In art too despite assassination attempts on the author we still look for the hand of the artist for authenticity and to add value to a work. Reproductions or ready-mades may be readily used to disguise the gesture of the hand but the artist has an awareness of the craft values of printing, of editioning, hand tinting, to infer nostalgic and auratic qualities of the handmade and its impurities and uniqueness. It’s harder to attach this kind of aura (and value) to brand new technology whose imperfections and tactility aren’t yet apparent to our undiscerning touch.
Retro Repro Revisited
The hi-tech machines of the present are the lo-tech outdated machines of the future. AA Bronson paraphrased Marshal McLuhan, when he said that when a medium dies, it becomes an art form. So when you see artists using a particular medium, it is a sign that its life as an integral part of popular culture is ending, or over.
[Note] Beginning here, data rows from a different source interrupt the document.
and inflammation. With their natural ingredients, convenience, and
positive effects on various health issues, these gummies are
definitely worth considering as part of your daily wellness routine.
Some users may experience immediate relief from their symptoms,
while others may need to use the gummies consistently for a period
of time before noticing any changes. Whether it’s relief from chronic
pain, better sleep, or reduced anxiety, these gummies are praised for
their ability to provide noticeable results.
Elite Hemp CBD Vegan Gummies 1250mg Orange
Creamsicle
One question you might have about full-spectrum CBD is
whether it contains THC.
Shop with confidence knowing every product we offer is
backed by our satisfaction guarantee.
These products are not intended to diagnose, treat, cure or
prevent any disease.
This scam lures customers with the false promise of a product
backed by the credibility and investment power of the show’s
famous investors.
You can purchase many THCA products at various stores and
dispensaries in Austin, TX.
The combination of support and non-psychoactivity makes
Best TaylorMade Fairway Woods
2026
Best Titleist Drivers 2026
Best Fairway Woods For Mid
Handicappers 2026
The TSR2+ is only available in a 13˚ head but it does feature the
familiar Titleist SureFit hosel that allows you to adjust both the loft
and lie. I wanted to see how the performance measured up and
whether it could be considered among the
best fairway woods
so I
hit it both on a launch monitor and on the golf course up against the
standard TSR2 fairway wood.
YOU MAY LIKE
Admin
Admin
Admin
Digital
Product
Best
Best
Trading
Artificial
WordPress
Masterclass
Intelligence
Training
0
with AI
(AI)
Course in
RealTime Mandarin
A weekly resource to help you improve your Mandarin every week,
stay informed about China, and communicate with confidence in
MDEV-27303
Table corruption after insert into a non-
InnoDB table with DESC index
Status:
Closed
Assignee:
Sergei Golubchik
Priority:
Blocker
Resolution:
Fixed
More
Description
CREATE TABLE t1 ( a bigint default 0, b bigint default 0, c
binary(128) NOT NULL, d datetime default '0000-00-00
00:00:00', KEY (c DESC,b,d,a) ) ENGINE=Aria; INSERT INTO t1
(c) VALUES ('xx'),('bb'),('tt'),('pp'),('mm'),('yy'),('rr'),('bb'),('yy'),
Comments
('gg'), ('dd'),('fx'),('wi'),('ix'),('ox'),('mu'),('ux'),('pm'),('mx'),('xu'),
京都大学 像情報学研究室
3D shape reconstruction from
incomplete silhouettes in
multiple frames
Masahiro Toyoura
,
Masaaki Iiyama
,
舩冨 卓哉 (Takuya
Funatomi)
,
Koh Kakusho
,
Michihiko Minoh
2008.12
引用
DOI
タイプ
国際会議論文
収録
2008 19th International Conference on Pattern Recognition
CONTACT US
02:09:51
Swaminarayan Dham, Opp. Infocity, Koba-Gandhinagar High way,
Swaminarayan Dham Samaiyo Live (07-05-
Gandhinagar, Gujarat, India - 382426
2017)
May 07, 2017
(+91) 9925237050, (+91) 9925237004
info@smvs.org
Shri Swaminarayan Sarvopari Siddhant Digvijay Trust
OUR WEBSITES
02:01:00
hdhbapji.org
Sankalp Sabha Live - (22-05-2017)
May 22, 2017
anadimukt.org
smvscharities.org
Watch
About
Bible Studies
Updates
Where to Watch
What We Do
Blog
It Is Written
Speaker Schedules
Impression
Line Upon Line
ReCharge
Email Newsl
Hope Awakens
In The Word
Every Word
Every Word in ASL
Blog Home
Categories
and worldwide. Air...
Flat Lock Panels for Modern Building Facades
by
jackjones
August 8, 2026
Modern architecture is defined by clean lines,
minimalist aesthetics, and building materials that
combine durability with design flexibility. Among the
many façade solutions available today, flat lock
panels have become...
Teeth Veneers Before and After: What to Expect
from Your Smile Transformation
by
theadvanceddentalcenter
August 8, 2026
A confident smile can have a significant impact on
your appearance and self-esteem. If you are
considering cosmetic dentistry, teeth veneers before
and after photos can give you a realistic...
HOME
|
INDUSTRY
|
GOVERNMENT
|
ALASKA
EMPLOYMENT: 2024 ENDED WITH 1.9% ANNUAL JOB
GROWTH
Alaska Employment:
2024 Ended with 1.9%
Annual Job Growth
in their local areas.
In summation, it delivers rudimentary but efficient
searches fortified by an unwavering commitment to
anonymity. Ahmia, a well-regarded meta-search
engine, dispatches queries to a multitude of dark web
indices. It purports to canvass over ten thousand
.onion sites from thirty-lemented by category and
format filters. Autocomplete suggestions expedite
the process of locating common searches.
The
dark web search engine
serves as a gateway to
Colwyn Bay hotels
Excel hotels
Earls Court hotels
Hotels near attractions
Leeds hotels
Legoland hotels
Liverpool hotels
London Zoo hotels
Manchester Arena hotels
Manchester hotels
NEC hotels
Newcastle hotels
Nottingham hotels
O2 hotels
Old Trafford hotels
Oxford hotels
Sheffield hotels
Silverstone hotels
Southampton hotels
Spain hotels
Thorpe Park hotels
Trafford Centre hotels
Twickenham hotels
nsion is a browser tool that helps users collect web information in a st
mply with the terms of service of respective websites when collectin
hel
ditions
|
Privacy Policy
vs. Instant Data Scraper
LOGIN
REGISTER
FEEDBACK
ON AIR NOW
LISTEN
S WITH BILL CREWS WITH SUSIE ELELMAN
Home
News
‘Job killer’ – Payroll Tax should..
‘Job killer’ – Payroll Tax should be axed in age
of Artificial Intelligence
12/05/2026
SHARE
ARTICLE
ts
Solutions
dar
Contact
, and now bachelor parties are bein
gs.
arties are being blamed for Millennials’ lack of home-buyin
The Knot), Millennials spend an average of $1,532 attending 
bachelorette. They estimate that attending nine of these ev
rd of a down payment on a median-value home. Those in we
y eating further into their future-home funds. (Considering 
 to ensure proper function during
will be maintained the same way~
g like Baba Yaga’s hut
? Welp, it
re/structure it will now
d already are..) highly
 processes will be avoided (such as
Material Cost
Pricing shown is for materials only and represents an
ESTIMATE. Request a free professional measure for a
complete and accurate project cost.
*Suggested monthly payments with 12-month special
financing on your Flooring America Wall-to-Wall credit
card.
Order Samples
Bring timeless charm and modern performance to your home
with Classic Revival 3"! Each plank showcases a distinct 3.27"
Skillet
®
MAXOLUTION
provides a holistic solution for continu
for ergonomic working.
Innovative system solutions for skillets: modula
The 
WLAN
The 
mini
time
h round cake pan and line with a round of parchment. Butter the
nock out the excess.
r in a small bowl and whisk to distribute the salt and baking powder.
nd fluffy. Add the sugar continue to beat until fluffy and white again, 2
The race to develop new technology with its constant updates and latest models have left a rusting trail of machinery that can still be used for production if people are prepared to role up their sleeves and get their hands dirty. The arsenal of retro repro and old technology; Letter Press, Photocopiers, Risograph, Lithograph, Super 8 and 16mm film cameras has lost their market value are practically being given away. Will they acquire a new value the older and rarer they get? The equipment is no longer in the hands of industry or trained professionals either, nor does it need to be used for their original purpose as that function has since been replaced.
The advent of desktop publishing on home computers led to the possibility of the individual producing books that had previously been created and assembled using multiple skill sets and processes. Typesetting, plate-making, filmmaking, impositioning all used to be separated and controlled by a chain of skilled workers. We now have the control and potential to do everything, but do we have the skills? DTP coincided with the introduction of digital printing and print-on-demand publishing meaning that print has become cheaper and more accessible than at any previous time in history.
This new relationship with print has made us actively revisit previous print production processes to the extent that print will probably survive the digital revolution through the innumerable small independent presses all over the world fascinated by the art of printing.
D.I.Y culture is an attitude rather than an aesthetic, it is not about the handmade, and it is not anti-industry or anti-technology. On the contrary it will continue at the pace of technological advancements, only a few feet behind.